FELTONVILLE (WPVI) -- Hurricane Matthew has devastated Haiti where the recovery still continues in the wake of a powerful earthquake six years ago.
At this point, it's unclear what the total amount of damage and loss of life.
The storm ripped apart the major cities in the Southwest and Northern regions.
According to Gilda Jean-Louis, a local Haitian leader with the Elise Joseph Foundation, there's hundreds of little villages inaccessible right now.
She fears more grim news from them.
"A lot of people aren't able to contact anyone because there is no electricity in those areas," said Jean-Louis.
Jean-Louis fears many Haitians likely weren't aware of Matthew's magnitude.
"You talk about people who had very few items and felt those things were important for them to protect, thinking maybe it's just a simple rainstorm that was going to pass through," said Jean-Louis.
She adds thousands of Haitians simply had no means to prepare.
A friend of Jean-Louis told her a horrific story from one of the towns.
"He heard a story of a parent was holding the hands of a 5-year-old. The wind came and took the child away, and they don't know when they're going to find that body," said Jean-Louis.
The effects of the storm are said to be long-lasting.

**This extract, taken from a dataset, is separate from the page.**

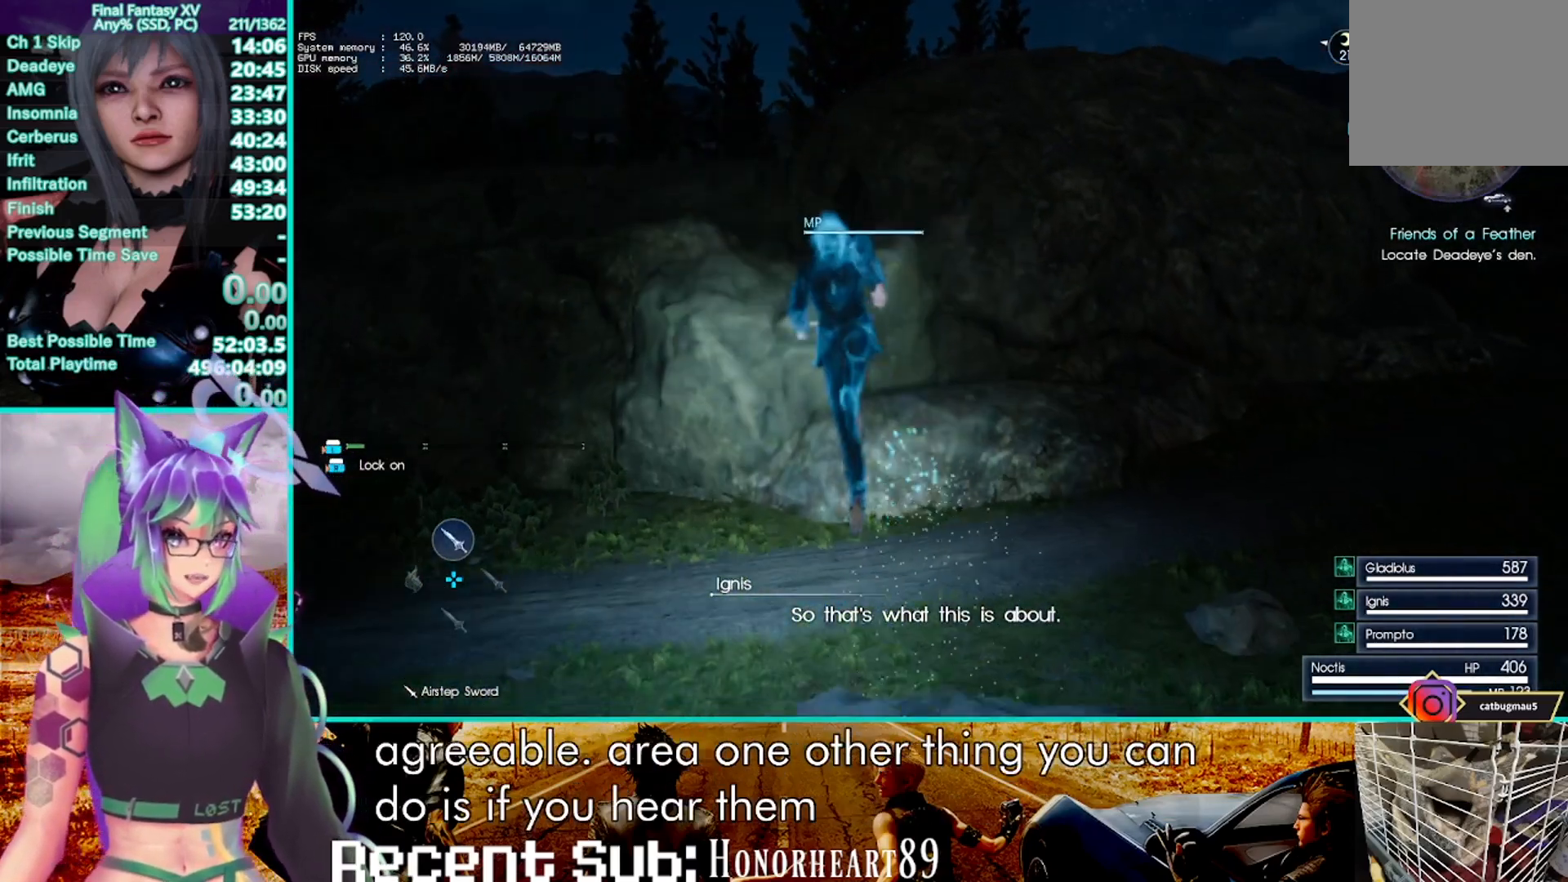
{"dt_ms": 500, "buttons": [], "left_stick": "up", "right_stick": "center", "events": [[200, "TRIANGLE", "down"], [267, "TRIANGLE", "up"], [350, "TRIANGLE", "down"], [500, "TRIANGLE", "up"]]}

The Southwest and Northern regions are big-time agricultural hubs that are now ruined.
"We imagine that already prices for food have gone up in the entire nation because we're talking about the effects of sea water in the farms lands," said Jean-Louis.
The death toll sits around 900 victims now, and Jean-Louis is almost certain that's likely going to go up.
"We don't know how many people took the warning seriously or were aware of it to get out of harms way," said Jean-Louis.
Now local Haitian leaders are going to meet here on Saturday, Oct. 14, at 4 p.m. at the Ebanizer Haitian Baptist Church.
Everyone wanting to help in Haiti is encouraged to come.